Die Vorgeschichte: Aufgrund von Sparmaßnahmen müssen Versicherte der ÖGK seit Juli 2025 bei Taxifahrten einen Selbstbehalt von 7,55 Euro pro Fahrt zahlen. Der daraus entstehende Gesamtbetrag werde den Betroffenen dann einmal pro Quartal in Rechnung gestellt. So erging es auch der 90-jährigen Linzerin, Frau P., auch sie erhielt eine Zahlungsaufforderung. Dies führte bei der Seniorin zu Aufregung.
Wie die Frau gegenüber der "Krone" sagte, störe sie allerdings nicht der Selbstbehalt an sich, sondern dass sie über QR-Code zahlen soll. Demnach besitze sie keinen Computer und auch kein Handy, ihre Bankgeschäfte erledige sie in einer Filiale. Daher wäre ihr ein Erlagschein lieber gewesen.
Doch auch als sie diesen dann beantragen wollte, sei es zu Problemen gekommen.

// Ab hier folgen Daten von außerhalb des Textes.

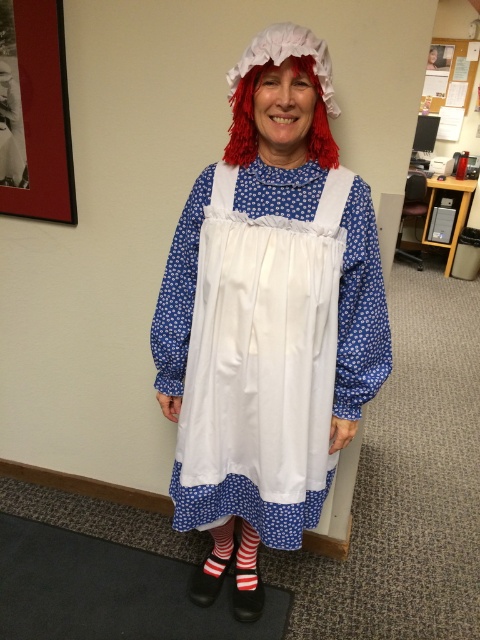
Question: Can you confirm if white cotton dress at center is bigger than red fluffy wig at center?

Choices:
 (A) yes
 (B) no

Answer: (A)

Question: Is white cotton dress at center below red fluffy wig at center?

Choices:
 (A) no
 (B) yes

Answer: (B)

Question: Among these objects, which one is farthest from the camera?

Choices:
 (A) white cotton dress at center
 (B) red fluffy wig at center

Answer: (B)

Question: Which object is closer to the camera taking this photo?

Choices:
 (A) red fluffy wig at center
 (B) white cotton dress at center

Answer: (B)

Question: Which point appears farthest from the camera in this image?

Choices:
 (A) (245, 129)
 (B) (288, 378)

Answer: (B)

Question: In this image, where is white cotton dress at center located relative to red fluffy wig at center?

Choices:
 (A) below
 (B) above

Answer: (A)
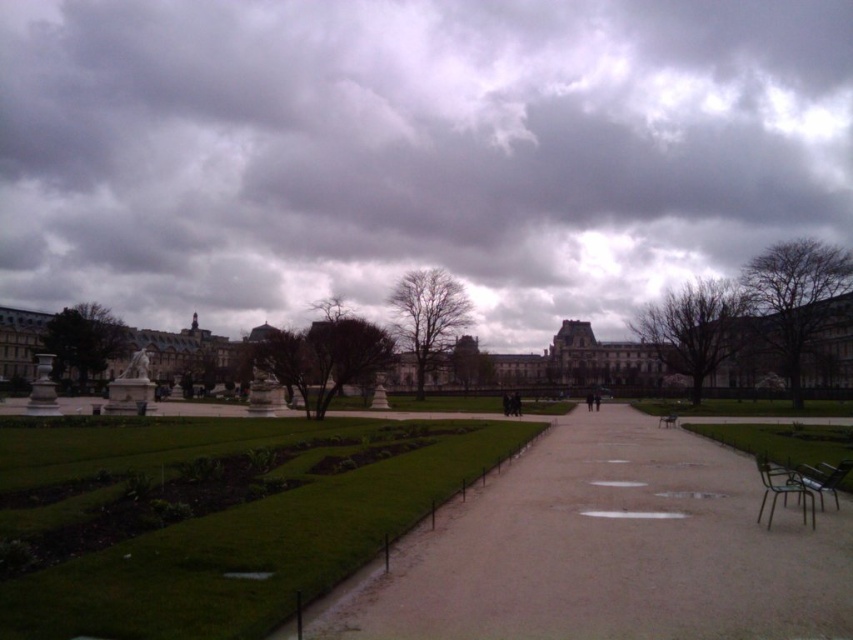
You are planning to walk from one end of the gray concrete pathway at center to the other. Considering the space available, do you think you can walk along the edge of the green grass at center without stepping onto the grass?

The green grass at center is wider than the gray concrete pathway at center. Since the pathway is narrower, you can walk along the edge of the green grass at center without stepping onto the grass as there is enough space on the pathway.

You are standing at the entrance of the plaza and want to walk to the building in the background. Which object, the green grass at center or the gray concrete pathway at center, should you choose to walk on to reach the building?

You should walk on the gray concrete pathway at center because it is above the green grass at center, indicating it is the proper path leading to the building.

You are a delivery person carrying a heavy box and need to walk from the green grass at center to the gray concrete pathway at center. What is the shortest distance you must walk?

The shortest distance you must walk is 11.59 meters between the green grass at center and the gray concrete pathway at center.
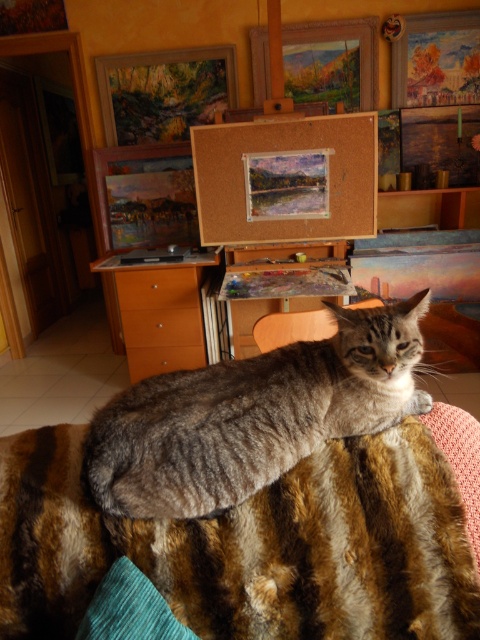
Which is below, striped fur blanket at center or gray striped fur cat at center?

striped fur blanket at center

Can you confirm if striped fur blanket at center is positioned to the left of gray striped fur cat at center?

Yes, striped fur blanket at center is to the left of gray striped fur cat at center.

Who is more distant from viewer, (280, 528) or (360, 401)?

The point (360, 401) is behind.

The image size is (480, 640). I want to click on striped fur blanket at center, so click(x=251, y=547).

Does gray striped fur cat at center have a smaller size compared to corkboard at center?

Indeed, gray striped fur cat at center has a smaller size compared to corkboard at center.

Does gray striped fur cat at center appear under corkboard at center?

Yes.

Where is `gray striped fur cat at center`? The image size is (480, 640). gray striped fur cat at center is located at coordinates (252, 416).

Who is more distant from viewer, (418, 628) or (297, 132)?

The point (297, 132) is more distant.

Does striped fur blanket at center have a lesser width compared to corkboard at center?

Yes.

Does point (360, 632) come in front of point (232, 236)?

Yes.

Identify the location of striped fur blanket at center. This screenshot has width=480, height=640. (251, 547).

Die Linzerin habe lange versucht, jemanden bei der ÖGK zu erreichen. Mehrmals sei sie lange in der Warteschleife gehangen, bis sich endlich jemand gemeldet hätte. Die darauffolgende Antwort stellte die 90-Jährige allerdings auch nicht zufrieden.
Man habe ihr gesagt, dass sie den ausgefüllten Erlagschein nur erhalten würde, wenn sie ihn telefonisch oder per Mail beantrage. "Da werden Menschen, die aus welchen Gründen auch immer kein Smartphone oder keinen Computer haben, diskriminiert", ärgerte sich die 90-Jährige.
Auf Nachfrage der "Krone" teilte die ÖGK mit, dass die Versicherten für die Gesundheitskasse an erster Stelle stehen würden. Des Weiteren wolle man – "im Sinne der Nachhaltigkeit" – auf "ökologische und wirtschaftliche Aspekte" achten. Daher verzichte man auf die automatische Beilage eines Erlagscheins. Die Abwicklung mittels QR-Codes würde zudem Fehler beim Ausfüllen verhindern und den Zahlungseingang vereinfachen.
Gleichzeitig wurde betont, dass alle Daten, die für eine Überweisung notwendig wären, in dem Schreiben angeführt werden. So könne man jederzeit auch via eines Blankoerlagscheins zahlen. Um einen ausgefüllten Erlagschein zu erhalten, brauche es viel Geduld, hieß es in dem Bericht weiter.